I know that having frizzy hair is not important; that looks are not what matters. People don't commit suicide because they can no longer deal with the lifelong curse of untameable frizz; they find ways to deal with it. Death by frizz may exist, and, come to think of it, probably does on reality TV,Obese, Pregnant, Underage & Frizzy,but my experience with it has been more along the lines of deep seasonal depression, terminal avoidance of mirrors, and buying endless miracle hair products. I have justified spending so much money on hair stuff that uses the words hair, frizz, humidity and control in one sentence, that it merits its own 12 step program.

My hair makes me very unhappy. That's the bottom line.

So when Candy told me that this new Brqazilian hair straightening would change my life, and that it would cost 500 times the average daily wage in Central Africa, I rejected it out of hand because I just don't do things like that. You should know that I am a long (twice) divorced mother of two. My daughter is 21 and was born when I was 37. Old. My son is 15 and was born when I was 43. Really old. I was finally brave enough to take them and leave their alcoholic father, the Sperm Donor, 8 years ago this month. I've been a headhunter for the past 15 years, but the business of getting people jobs is dead right now. I'm a junior at Columbia, starting my second year at General Studies, the most fabulous school in the world. I will get my BA in Writing in 2011, when I turn 60. It's frightening to write that down.

I know that nothing worthwhile involves instant gratification. The notion of being able to buy something that would immediately --three hours from now-- change my life was enticing but not believable. Candy kept swearing it was true. She kept pushing. Sometimes you need to do something risky and out of character.
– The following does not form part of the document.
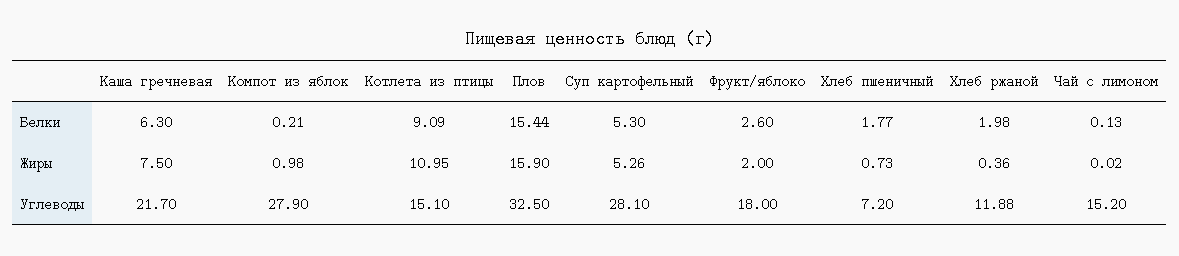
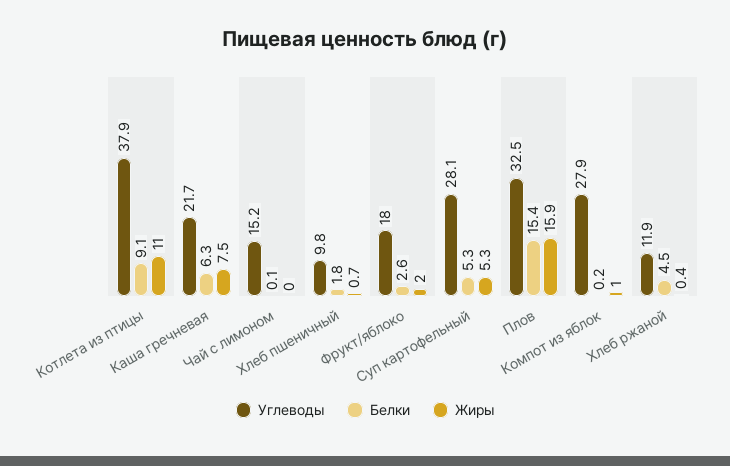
Белки, Хлеб ржаной: 1.98 -> 4.5
Углеводы, Котлета из птицы: 15.1 -> 37.9
Углеводы, Хлеб пшеничный: 7.2 -> 9.8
Just to shake things out of a rut. Unmeployed student, divorced mother of two, responsible for staggering amounts of tuition, care of a handicapped sibling and an 85 year old mother with dementia, I did the only thing I could think of. I pulled out the credit card I hadn't used in almost in a year, and said the magic words, charge it.

My life has changed.

I love my hair. I don't really believe it will stay this way, although apparently it really will, for 6-12 months. It is shiny and swingy and straight. My hair is so fine that it has no weight at all. This gravity defying aspect is completely gone: my hair is now heavy and falls like hair in the Pantene ads on TV. I have found the Holy Grail, the Pouf-B-Gone I've hankered for since I first ironed my hair in 1963.

My hair and I went out to East Hampton on the Jitney to visit Thelma & Louise. We sat on the sand at Georgica beach, where my hair always looks like a Chia-Pet. It remained smooth, lustrous, completely free of frizz. Fog rolled in and enveloped us; I sat in my sand chair casually flipping my hair and running my fingers through its silkiness. We were caught in two different rain storms. My hair got wet and didn't frizz! I can't believe it. I shake my hair and it moves. My hair is in better condition than it's ever been.

I walked in to writing workshop and the women, not prone to warmth, stopped in mid sentence and told me I looked great, really put together, and how was I was managing to look so cool in this weather. They couldn't hide their astonishment. It is, of course, the hair. Having Jennifer Aniston/Network anchor hair goes a long way to helping me project that confident wasp chic I've always secretly longed for.